◆ Your objective ◆
Each entry below should be echoed exactly, with pictures omitted.

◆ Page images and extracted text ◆
++++++++++

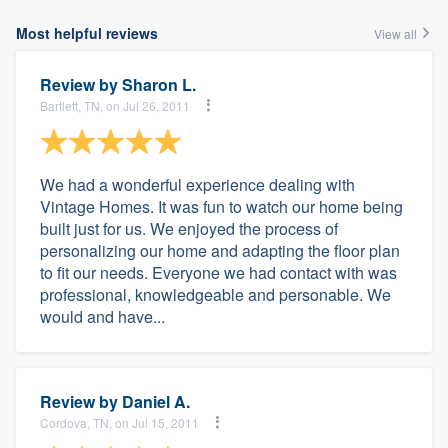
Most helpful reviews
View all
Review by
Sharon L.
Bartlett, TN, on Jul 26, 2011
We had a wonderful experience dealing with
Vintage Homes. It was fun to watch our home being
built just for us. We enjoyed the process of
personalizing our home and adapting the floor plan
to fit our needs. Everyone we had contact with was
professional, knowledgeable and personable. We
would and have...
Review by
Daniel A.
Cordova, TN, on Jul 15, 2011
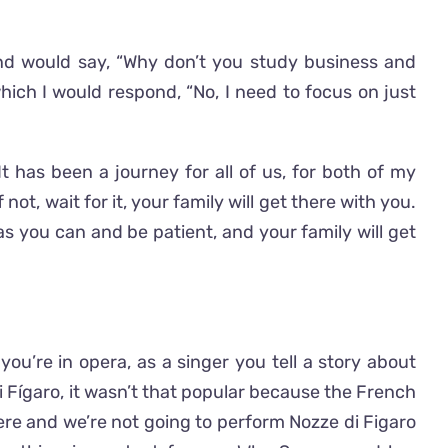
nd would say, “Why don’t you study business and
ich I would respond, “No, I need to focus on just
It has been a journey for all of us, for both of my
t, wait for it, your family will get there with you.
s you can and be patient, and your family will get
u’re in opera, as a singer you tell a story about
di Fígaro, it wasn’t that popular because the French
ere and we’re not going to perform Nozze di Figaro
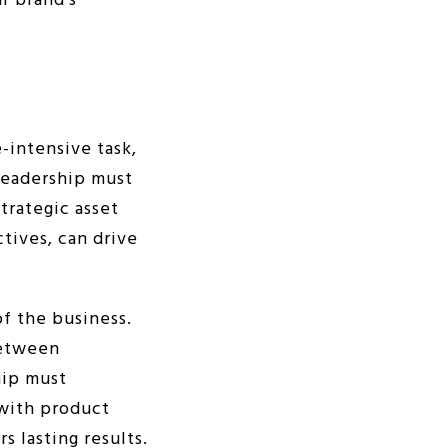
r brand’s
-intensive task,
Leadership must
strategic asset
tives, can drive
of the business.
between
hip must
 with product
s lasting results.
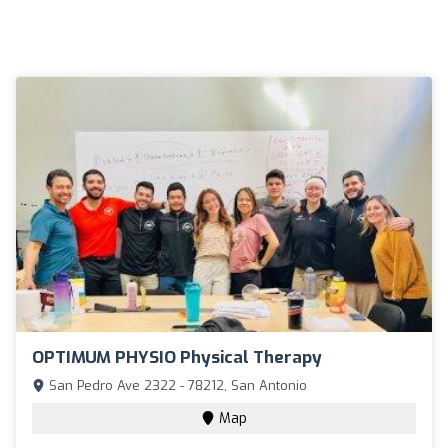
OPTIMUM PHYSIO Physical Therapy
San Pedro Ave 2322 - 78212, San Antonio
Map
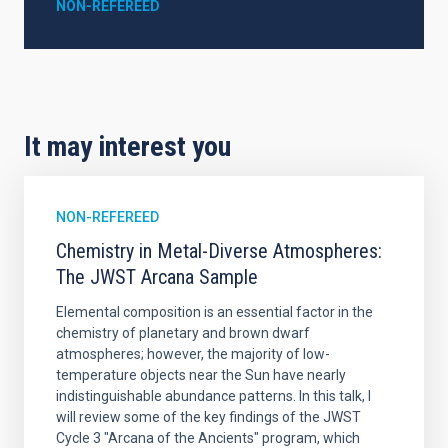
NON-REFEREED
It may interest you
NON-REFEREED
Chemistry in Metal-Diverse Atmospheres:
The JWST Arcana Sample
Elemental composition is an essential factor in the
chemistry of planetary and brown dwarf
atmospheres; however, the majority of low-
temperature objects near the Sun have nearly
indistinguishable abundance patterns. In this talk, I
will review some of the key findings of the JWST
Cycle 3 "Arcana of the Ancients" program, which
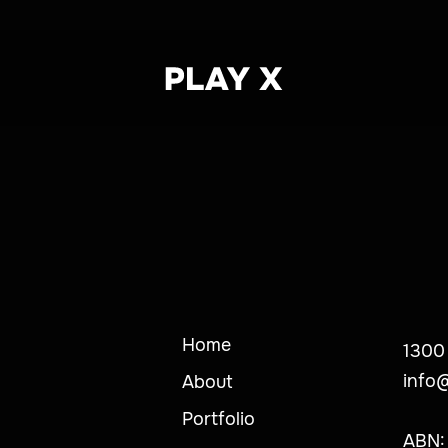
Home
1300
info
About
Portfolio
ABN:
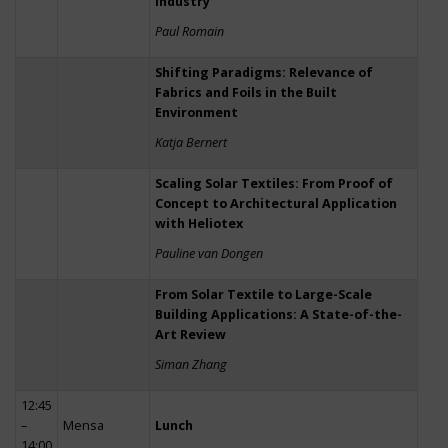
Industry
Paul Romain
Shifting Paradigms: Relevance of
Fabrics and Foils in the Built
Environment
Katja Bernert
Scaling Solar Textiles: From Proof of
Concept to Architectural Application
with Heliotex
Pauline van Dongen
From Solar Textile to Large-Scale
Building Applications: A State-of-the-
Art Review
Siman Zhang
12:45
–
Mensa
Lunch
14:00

++++++++++

◆ Output below ◆
Most helpful reviews
View all
Review by
Sharon L.
Bartlett, TN, on Jul 26, 2011
We had a wonderful experience dealing with
Vintage Homes. It was fun to watch our home being
built just for us. We enjoyed the process of
personalizing our home and adapting the floor plan
to fit our needs. Everyone we had contact with was
professional, knowledgeable and personable. We
would and have...
Review by
Daniel A.
Cordova, TN, on Jul 15, 2011
nd would say, “Why don’t you study business and
ich I would respond, “No, I need to focus on just
It has been a journey for all of us, for both of my
t, wait for it, your family will get there with you.
s you can and be patient, and your family will get
u’re in opera, as a singer you tell a story about
di Fígaro, it wasn’t that popular because the French
ere and we’re not going to perform Nozze di Figaro
r brand’s
-intensive task,
Leadership must
strategic asset
tives, can drive
of the business.
between
hip must
 with product
s lasting results.
OPTIMUM PHYSIO Physical Therapy
San Pedro Ave 2322 - 78212, San Antonio
Map
NON-REFEREED
It may interest you
NON-REFEREED
Chemistry in Metal-Diverse Atmospheres:
The JWST Arcana Sample
Elemental composition is an essential factor in the
chemistry of planetary and brown dwarf
atmospheres; however, the majority of low-
temperature objects near the Sun have nearly
indistinguishable abundance patterns. In this talk, I
will review some of the key findings of the JWST
Cycle 3 "Arcana of the Ancients" program, which
Home
1300
info
About
Portfolio
ABN:
Industry
Paul Romain
Shifting Paradigms: Relevance of
Fabrics and Foils in the Built
Environment
Katja Bernert
Scaling Solar Textiles: From Proof of
Concept to Architectural Application
with Heliotex
Pauline van Dongen
From Solar Textile to Large-Scale
Building Applications: A State-of-the-
Art Review
Siman Zhang
12:45
–
Mensa
Lunch
14:00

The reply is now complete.